In spite of having had months to prepare for the new arrangement, which had been due to come into force by the start of next year, the Department of Health has also failed to develop a system to monitor drug prices systematically, which is essential for implementing another part of the new deal.

The moves are fresh blows to relations between the pharmaceutical sector and the government, which sparked industry ire last year when it unilaterally decided to scrap the present Pharmaceutical Pricing Regulation Scheme, which determines how drug prices are set.

One pharmaceutical industry official said the issue was causing a “furore” in the sector and said it would take at least several weeks to clarify the full implications and how to respond.

The memo circulated last week says that industry will not now be expected to cut the price of off-patent branded medicines from January 1, as had been previously agreed, since the department decided it needed to hold a public consultation on the issue.

In the short term, the uncertainty means that the NHS will be sacrificing an estimated £80m in annual savings from price cuts in these so-called branded generics or “loss of exclusivity” medicines.

But the delay also creates uncertainty over how to implement the entire PPRS deal, which gives companies flexibility over how much they charge the NHS for individual medicines, provided there is an overall price cut of 5 per cent in the £8bn annual total.

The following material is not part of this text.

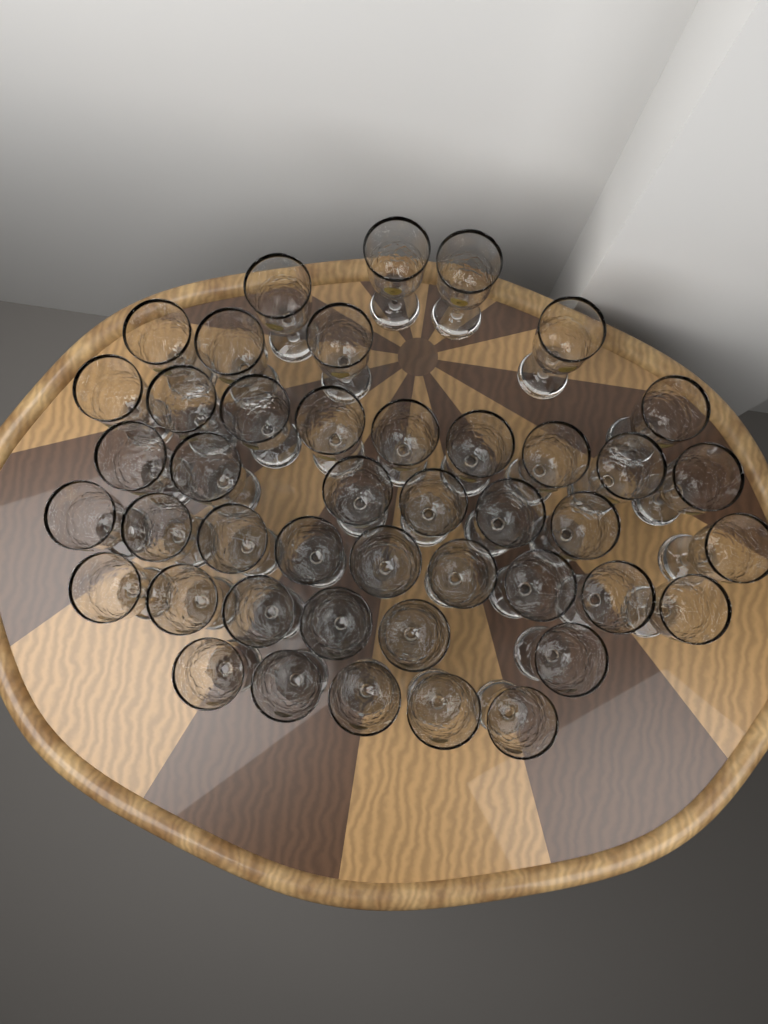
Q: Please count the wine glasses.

Under the agreement reached with the pharmaceutical industry this summer, 3.9 per cent of the annual savings were des-igned to come from price reductions on patented medicines, and a further 1.1 per cent from the off-patent brands.

The new deal was supposed to reduce the price of branded generic drugs to 1.5 times the government’s reimbursement level set for generic medicines. Generic drug manufacturers fear they may lose out if this ratio is modified as a result of the latest department consultations.

A second aspect of the PPRS raises the possibility of fresh price cuts, on top of the 5 per cent scheduled for the start of this year, if drug prices rise too fast.